**OBJECTIF À ATTEINDRE:** Dans l'article consacré au président libérien George Weah, quel montant l'Agence française de développement apporte-t-elle au projet d'appui à l'emploi des jeunes ?

Le président libérien, George Weah, au siège de l’Unesco, à Paris, le 12 novembre 2018. / POOL New / REUTERS

George Weah, le président du Liberia, le sait : il est attendu au tournant. Les moins de 35 ans (qui représentent 75 % des 4,7 millions de Libériens) et les pauvres (50,9 % de la population) qui l’ont plébiscité lors du scrutin de décembre 2017 espèrent désormais une concrétisation rapide de ses promesses de campagne. Emploi, éducation, santé… Les besoins sont immenses, et le budget national pour les satisfaire, lui, bien maigre : 570 millions de dollars (environ 500 millions d’euros) pour l’exercice 2018-2019, dont une grande partie consacrée au fonctionnement de l’Etat et au paiement des intérêts de la dette.

Cette faible marge de manœuvre, le président libérien, 52 ans, ne s’y attarde pas en ce mercredi 28 novembre, lorsqu’il reçoit Le Monde Afrique et Radio France internationale (RFI). De bonne humeur, il vient de lancer un projet d’appui à l’emploi des jeunes, financé par l’Agence française de développement (AFD, partenaire du Monde Afrique) à hauteur de 5 millions de dollars. Un projet qui vise notamment à favoriser l’entrepreneuriat chez les 18-35 ans, grâce à des prêts ou des subventions pour les micro-entreprises et des formations professionnelles. Le chef de l’Etat explique :

« Quand j’ai repris mes études et que je suis allé à l’université [à 40 ans], ma spécialité était le management des petites entreprises. Cela m’a beaucoup aidé, car j’ai ensuite créé ma propre entreprise, qui m’a permis de vivre après ma carrière de footballeur. Ces petites entreprises constituent aujourd’hui la base de notre système économique. Leur rôle, à court terme, est crucial, car pendant que nous travaillons à la construction de meilleures infrastructures capables d’accueillir des activités et des entreprises plus importantes, ce sont elles qui doivent travailler pour le pays. Il faut donc les aider à se développer, pour que les jeunes Libériens comprennent qu’en commençant très petit, on peut devenir très grand. »

Un « Pro-Poor Agenda »

Entre deux poignées de mains et quelques photos, Rémy Rioux, le patron de l’AFD, qui a fait le déplacement à Monrovia, précise :

« En plus d’un premier volet consacré à la formation à l’entrepreneuriat, ce projet en comporte un second, dédié à l’autre priorité du président Weah : l’éducation, et plus particulièrement l’enseignement supérieur. Nous avons donc créé un partenariat avec l’Institut national polytechnique Félix-Houphouët-Boigny de Yamoussoukro, en Côte d’Ivoire, via lequel nous financerons des bourses pour au moins 40 étudiants libériens. Le but étant qu’ils aillent se former en Côte d’Ivoire et qu’ils reviennent ensuite au pays. »

**EXTRAIT DES DONNÉES:**
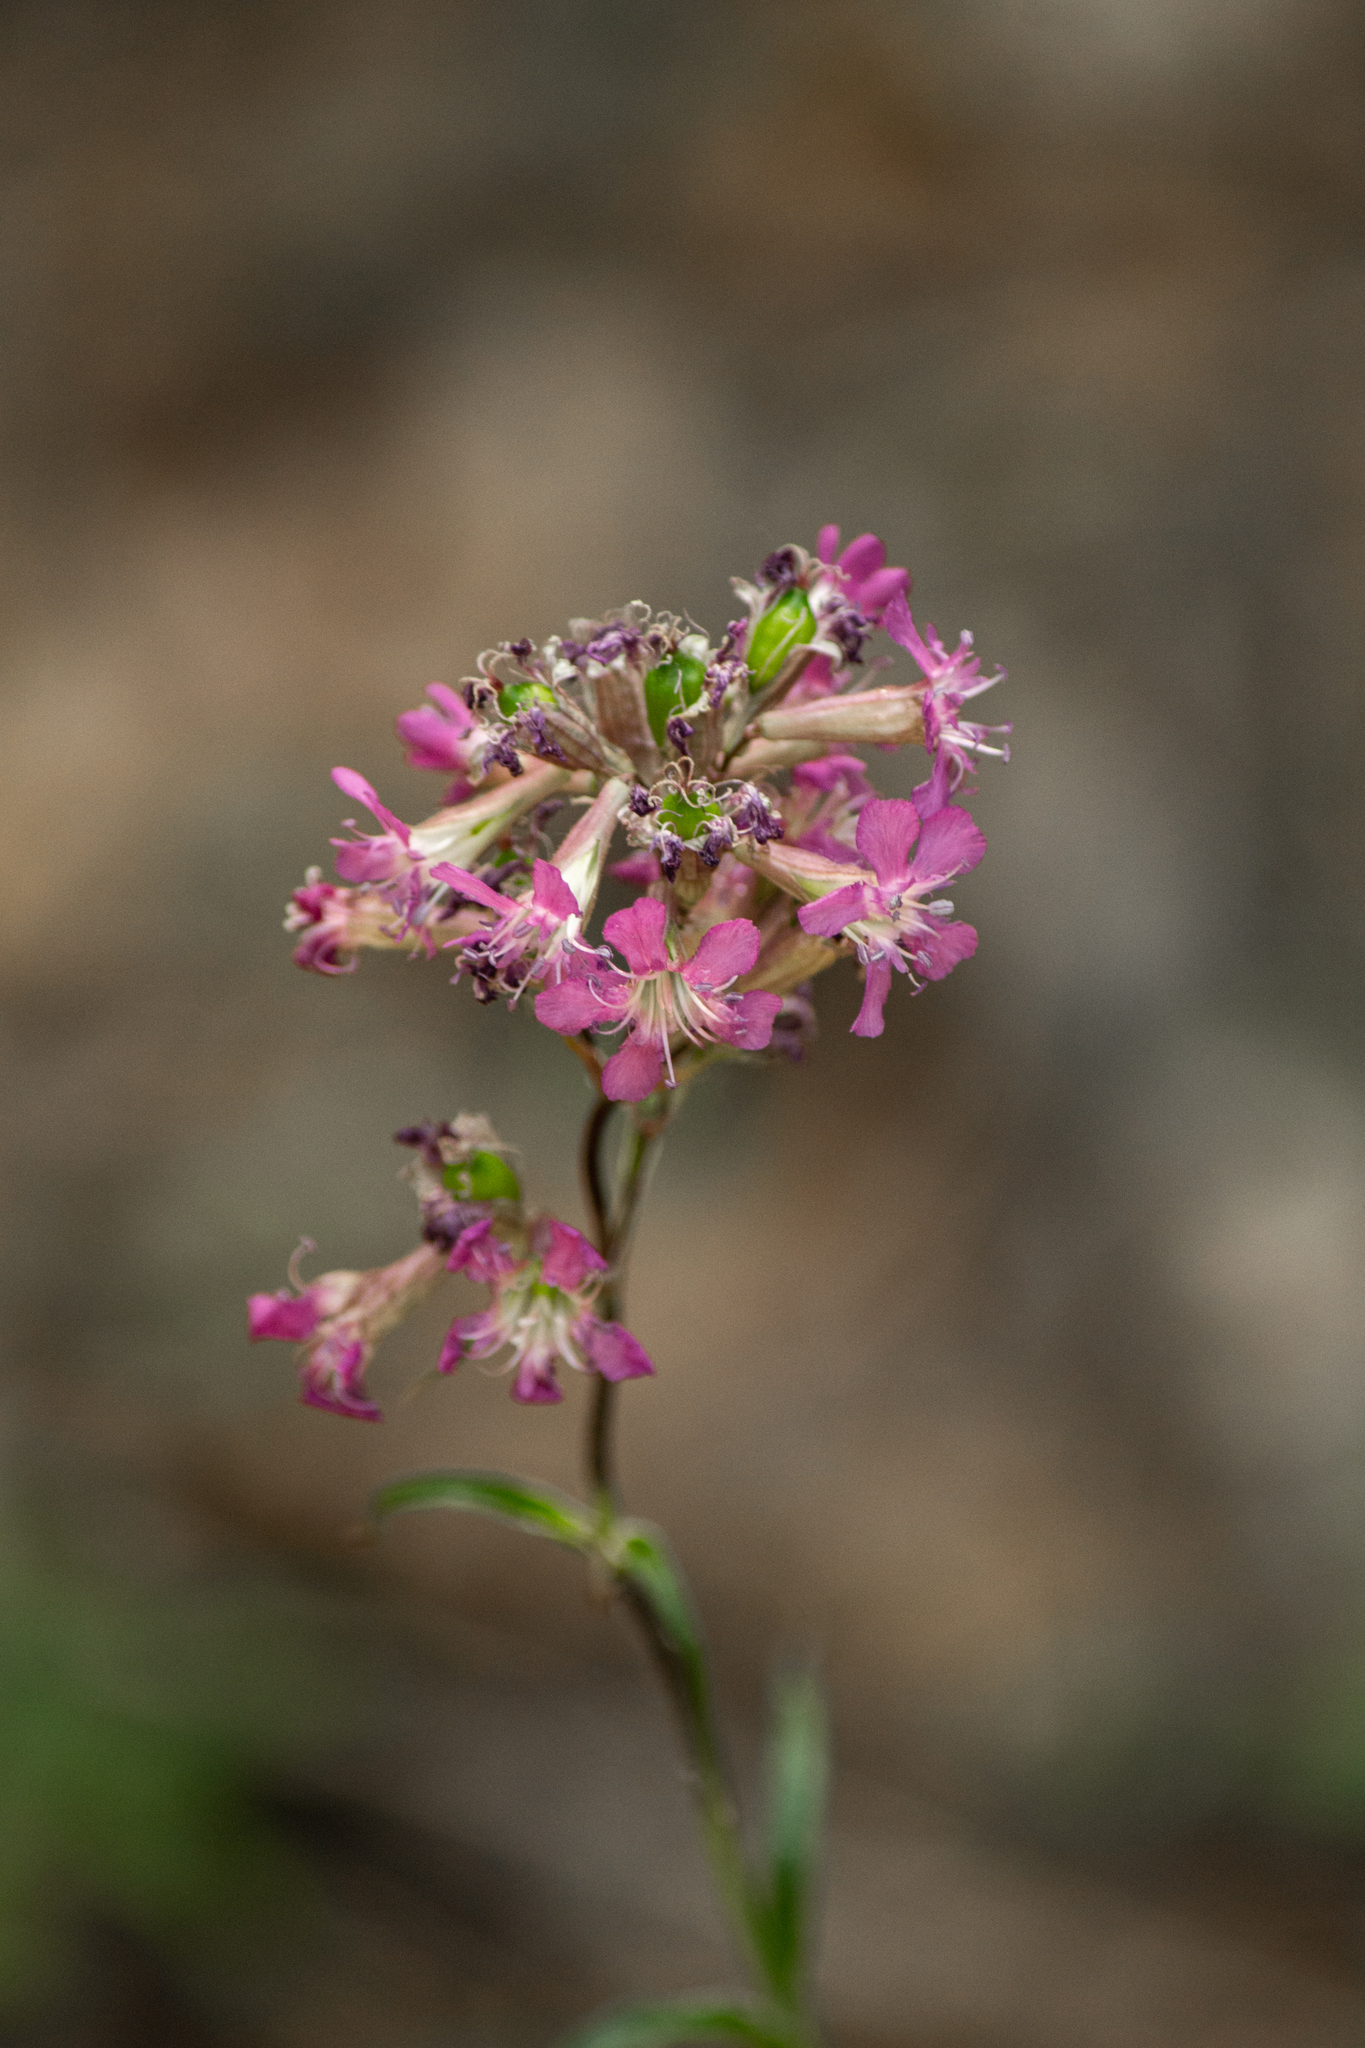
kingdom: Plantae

**RÉSULTAT FINAL:** 5 millions de dollars.